→ **Text excerpt**
During subterranean field operations, data is collected to determine the composition of the formation that is being developed. Much of this data is based on measurements made by sensors that are downhole, and so calculations are often used to provide estimates. While devices and models are highly sophisticated, it is sometimes desirable to collect physical core samples that are relatively uncontaminated (for example, by circulating fluid). These core samples can be used to provide valuable information about the formation at a certain depth in the wellbore.
In general, in one aspect, the disclosure relates to a subterranean coring assembly. The subterranean coring assembly can include a body having at least one wall that forms a cavity, where the cavity has a top end and a bottom end. The subterranean coring assembly can also include a first flow regulating device movably disposed within the cavity toward the top end, where the first flow regulating device is configured to move from a first default position to a first position within the cavity based on first flow characteristics of fluid that flows into the top end of the cavity toward the bottom end of the cavity.
In another aspect, the disclosure can generally relate to a coring bottom hole assembly (BHA). The coring BHA can include an upstream section having a first coupling feature disposed on a distal end thereof. The coring BHA can also include a downstream section having a catcher assembly, a core head, and a second coupling feature disposed on a proximal end thereof. The coring BHA can further include a subterranean coring assembly coupled to the upstream portion and the downstream portion. The subterranean coring assembly can include a body having at least one wall that forms a cavity, where the cavity has a top end and a bottom end, where the top end includes an upstream section coupling feature, and where the bottom end includes a downstream section coupling feature. The subterranean coring assembly can also include a first flow regulating device movably disposed within the cavity toward the top end, where the first flow regulating device is configured to move from a first default position to a first position within the cavity based on first flow characteristics of fluid that flows through the upstream section into the top end of the cavity toward the downstream section. The first position can correspond to a first mode of operation.
In another yet aspect, the disclosure can generally relate to a method for performing a subterranean coring operation in a wellbore. The method can include receiving fluid from an upstream section of a coring bottom hole assembly (BHA), where the fluid has a flow rate. The method can also include moving, based on the flow rate of the fluid, a first flow regulating device within a cavity of a body of a subterranean coring assembly. The first flow regulating device can move to a first position within the cavity of the body when the flow rate of the fluid is within a first range of flow rates. The first flow regulating device can move to a second position within the cavity of the body when the flow rate of the fluid is within a second range of flow rates. The first position can correspond to a flushing mode of operation. The second position can correspond to a coring mode of operation. The second range of flow rates can exceed the first range of flow rates.

→ **Source data**
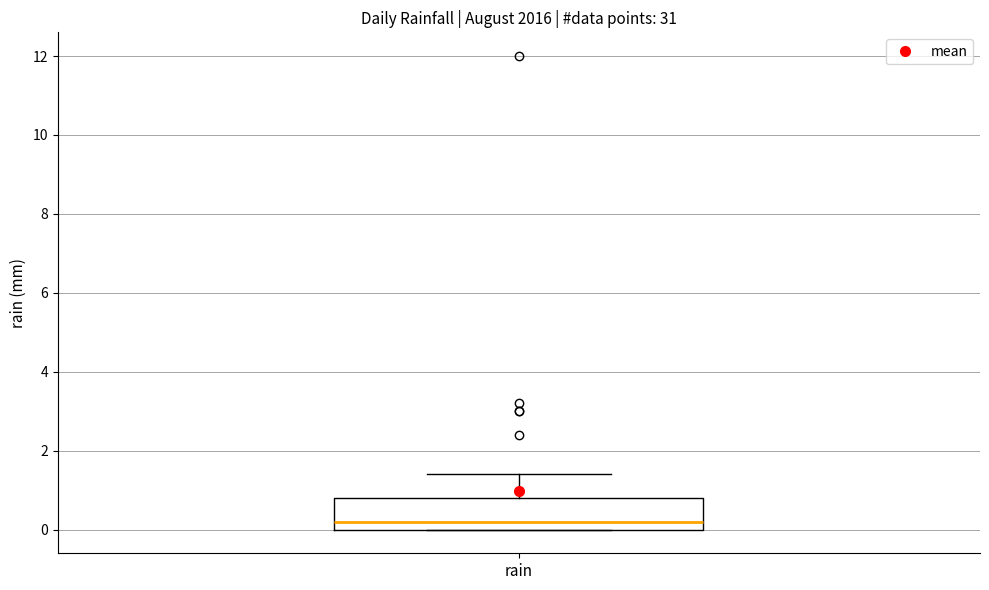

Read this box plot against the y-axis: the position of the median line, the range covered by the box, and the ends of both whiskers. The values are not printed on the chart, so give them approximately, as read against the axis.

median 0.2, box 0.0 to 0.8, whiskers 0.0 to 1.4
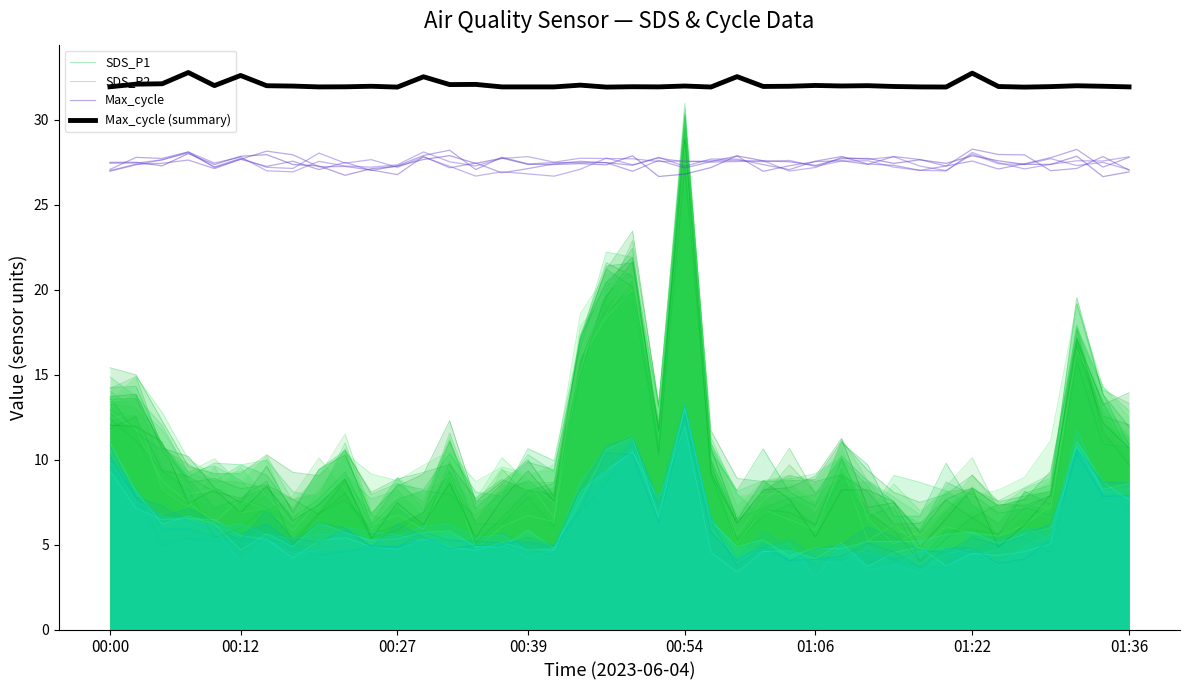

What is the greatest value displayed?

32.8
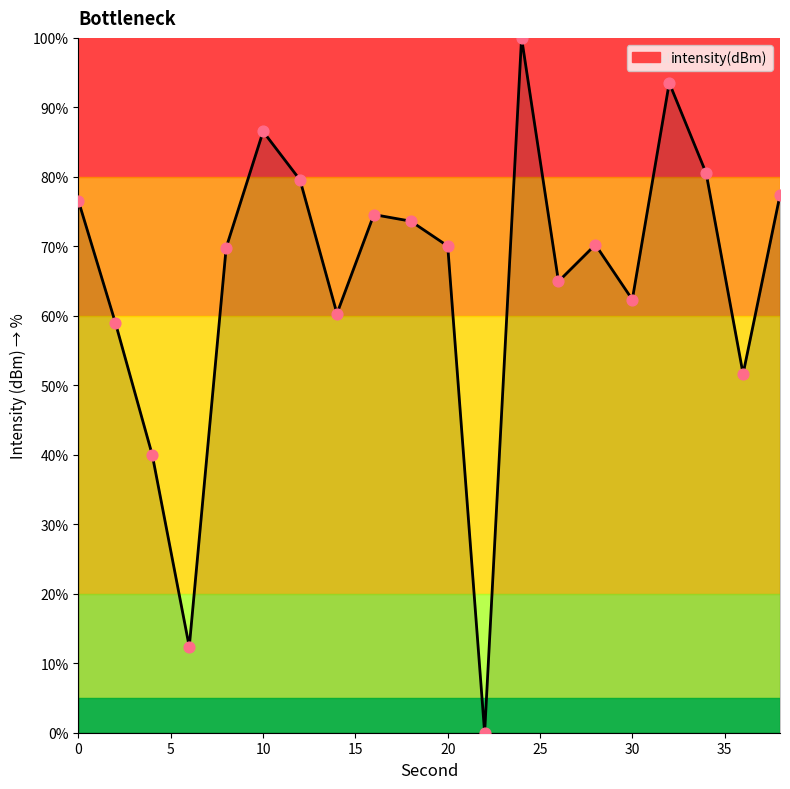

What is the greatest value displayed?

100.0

→ **Required work**
1. Decide whether each statement below agrees with the coring assembly text, answering yes or no and quoting the deciding words of that text. (a) The first position of the first flow regulating device corresponds to a flushing mode of operation. (b) The first range of flow rates exceeds the second range of flow rates. (c) The downstream section of the coring BHA includes a catcher assembly and a core head.
2. Find each line of the listing in which the word "whiskers" occurs, and copy those lines in full.

→ **Solutions below**
1.
(a) Yes: "The first position can correspond to a flushing mode of operation."
(b) No: "The second range of flow rates can exceed the first range of flow rates."
(c) Yes: "a downstream section having a catcher assembly, a core head, and a second coupling feature disposed on a proximal end thereof"

2.
Read this box plot against the y-axis: the position of the median line, the range covered by the box, and the ends of both whiskers. The values are not printed on the chart, so give them approximately, as read against the axis.
median 0.2, box 0.0 to 0.8, whiskers 0.0 to 1.4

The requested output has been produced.